Studies And Their Conclusions

A great deal of research is being conducted on larger doses of vitamins E and C in the prevention of life-threatening diseases. One such disease happens to be America's number one cause of death - Coronary Heart Disease (CHD). Other diseases studied include several types of cancer such as colon, prostate, pancreatic, lung and esophageal.

One set of studies, the Alpha-Tocopherol, Beta-Carotene Cancer Prevention Study with Low-dose Vitamin E Supplementation (50 mg daily) and the Cambridge Heart Antioxidant Study (400-800 mg daily) resulted in evidence that large supplemental doses of vitamin E significantly reduces the risk of prostate cancer.

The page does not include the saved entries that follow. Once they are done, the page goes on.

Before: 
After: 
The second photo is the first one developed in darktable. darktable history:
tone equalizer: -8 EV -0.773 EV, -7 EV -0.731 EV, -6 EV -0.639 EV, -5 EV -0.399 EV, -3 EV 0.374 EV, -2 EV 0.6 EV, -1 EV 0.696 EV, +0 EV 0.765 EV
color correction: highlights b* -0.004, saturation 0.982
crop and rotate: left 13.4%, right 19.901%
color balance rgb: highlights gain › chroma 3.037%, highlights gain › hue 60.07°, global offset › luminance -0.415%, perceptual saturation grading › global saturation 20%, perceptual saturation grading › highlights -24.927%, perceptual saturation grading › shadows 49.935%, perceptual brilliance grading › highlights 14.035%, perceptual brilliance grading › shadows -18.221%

Within this study, a group of 29, 133 male smokers in Finland (50-69 years of age), took a pill containing either 50 mg alpha-tocopherol (a form of vitamin E), 20 mg beta-carotene, both or a placebo daily for 8 years.

"Results from this study showed that daily supplementation with vitamin E pills reduced the chance of having a heart attack by 77 percent."

Results have shown that those individuals taking the vitamin E had 32 percent fewer cases of prostate cancer and 41 percent fewer deaths from prostate cancer. Another study from Cambridge, England looked at the effect of 400-800 IU (~120 mg) of vitamin E per day on 2000 people who were currently suffering from CHD.

Results from this study showed that daily supplementation with vitamin E pills reduced the chance of having a heart attack by 77 percent. The benefits of vitamin C supplementation were also demonstrated in a study conducted by researchers at Cambridge University in the UK. They examined the relationship between blood levels of vitamin C status and angina in women aged 45-74. They found that those women with higher vitamin C levels had a 66 percent reduced risk of angina. In addition, other studies regarding vitamin C have shown a protective effect with regards to several forms of cancer (e.g., prostate, lung, colon and breast cancers).

Application

It is clear that the antioxidant vitamins E and C do have a significant positive effect on the body. Sound evidence has shown that by increasing daily intake of these two vitamins to more than twice that of the RDA, the probability of obtaining two of the most deadly diseases are greatly reduced. This is not to say that such vitamins are to be now labeled "wonder drugs", as there are still many studies in progress in determining their full effects in prevention and treatment of certain diseases.

It is still essential that a healthy diet and active lifestyle be maintained. Yet still, when comparing the overall benefit of supplementation of vitamins E and C, it is evident that the health benefits far outweigh the alternative. Therefore, supplementing vitamin C and E in addition to daily exercise and a healthy diet may be one of the healthiest resolutions of the millennium yet!

References

Adams AK et al. Antioxidant vitamins and the prevention of coronary heart disease. Am Fam Physician 1999;Sep 1;60(3):895-904.
Kristal AR et al. Vitamin and mineral supplement use is associated with reduced risk of prostate cancer. Cancer Epidemiol Biomarkers Prev 1999;8(10):887-92.
Marchioli R. Antioxidant vitamins and prevention of cardiovascular disease: laboratory, epidemiological and clinical trial data. Pharmacol Res 1999 Sep; 40(3):227-38.
Whitney H, Cataldo C, Rolfes S. Understanding Normal and Clinical Nutrition. Wadsworth Publishing Company; 1998.